** Texto extraído **
──────────

Con ocho años de edad, Patricio destaca por su asombrosa imaginación y talento para la construcción; un estudiante ejemplar que, inspirado por el legado de sus abuelos, proyecta su futuro en el mundo de la arquitectura y el interiorismo.
Creativo, educado y con una imaginación que no conoce límites, Patricio se ha consolidado como un niño con una esencia constructiva y dedicada. Actualmente cursa el segundo grado de primaria, donde destaca por ser un excelente compañero e hijo. Entre sus actividades favoritas se encuentran tocar la guitarra, escuchar música y jugar futbol, aunque su verdadera destreza se manifiesta al armar piezas de Lego, logrando crear complejas estructuras que reflejan su facilidad innata para el diseño y el orden.

──────────

** Elementos guardados del conjunto de datos **
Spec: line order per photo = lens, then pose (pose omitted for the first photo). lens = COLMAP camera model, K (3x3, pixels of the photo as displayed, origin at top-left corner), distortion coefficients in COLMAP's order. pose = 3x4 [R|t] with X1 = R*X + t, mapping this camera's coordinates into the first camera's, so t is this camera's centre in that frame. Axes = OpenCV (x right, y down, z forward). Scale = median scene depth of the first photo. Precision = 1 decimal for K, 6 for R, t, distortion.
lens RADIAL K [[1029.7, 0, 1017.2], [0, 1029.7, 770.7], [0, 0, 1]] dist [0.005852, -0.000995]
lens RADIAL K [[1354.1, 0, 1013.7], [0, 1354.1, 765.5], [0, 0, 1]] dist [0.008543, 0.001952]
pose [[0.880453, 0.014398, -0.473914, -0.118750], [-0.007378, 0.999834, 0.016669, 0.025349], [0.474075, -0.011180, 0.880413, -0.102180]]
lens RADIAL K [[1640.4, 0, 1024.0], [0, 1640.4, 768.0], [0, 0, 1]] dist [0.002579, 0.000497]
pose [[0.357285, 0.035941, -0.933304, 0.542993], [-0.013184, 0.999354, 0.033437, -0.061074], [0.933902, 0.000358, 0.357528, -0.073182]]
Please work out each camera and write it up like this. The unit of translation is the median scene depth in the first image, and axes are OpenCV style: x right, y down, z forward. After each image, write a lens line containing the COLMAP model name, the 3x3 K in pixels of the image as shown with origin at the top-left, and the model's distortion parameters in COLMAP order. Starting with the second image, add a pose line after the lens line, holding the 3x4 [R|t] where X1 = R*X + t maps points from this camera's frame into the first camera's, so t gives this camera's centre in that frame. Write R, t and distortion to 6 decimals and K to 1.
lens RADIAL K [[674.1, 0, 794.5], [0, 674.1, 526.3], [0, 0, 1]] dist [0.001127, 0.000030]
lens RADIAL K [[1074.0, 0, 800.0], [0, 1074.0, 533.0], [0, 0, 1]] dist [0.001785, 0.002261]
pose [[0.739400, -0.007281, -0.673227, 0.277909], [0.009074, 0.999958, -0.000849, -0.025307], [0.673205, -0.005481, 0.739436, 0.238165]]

──────────

** Consigna 1 **
Según el texto sobre Patricio, ¿qué grado cursa actualmente?
** Consigna 2 **
¿Cuáles son las actividades favoritas de Patricio que enumera el texto sobre Patricio?
** Consigna 3 **
Continúa el texto sobre Patricio a partir de su última oración.

** Respuesta 1 **
El segundo grado de primaria.

** Respuesta 2 **
Tocar la guitarra, escuchar música y jugar futbol.

** Respuesta 3 **
En el ámbito deportivo, Patricio es un nadador disciplinado que ya cosecha sus primeros éxitos; recientemente, alcanzó un hito memorable al ganar sus primeras medallas de oro en una competencia de natación, demostrando la valentía y responsabilidad que sus padres le han inculcado. Este espíritu de superación lo acompaña en su meta más ambiciosa: convertirse en arquitecto y especialista en interiorismo, siguiendo con orgullo los pasos profesionales de sus abuelos.
Guiado por los valores del respeto, la honestidad y la amistad, Patricio crece en un entorno lleno de apoyo y guía. Su capacidad para transformar piezas pequeñas en grandes obras y su determinación en el deporte son solo el inicio de un camino prometedor. Con una visión clara y el respaldo de su familia, este pequeño gran talento poblano demuestra que, con imaginación y esfuerzo, cualquier sueño puede edificarse.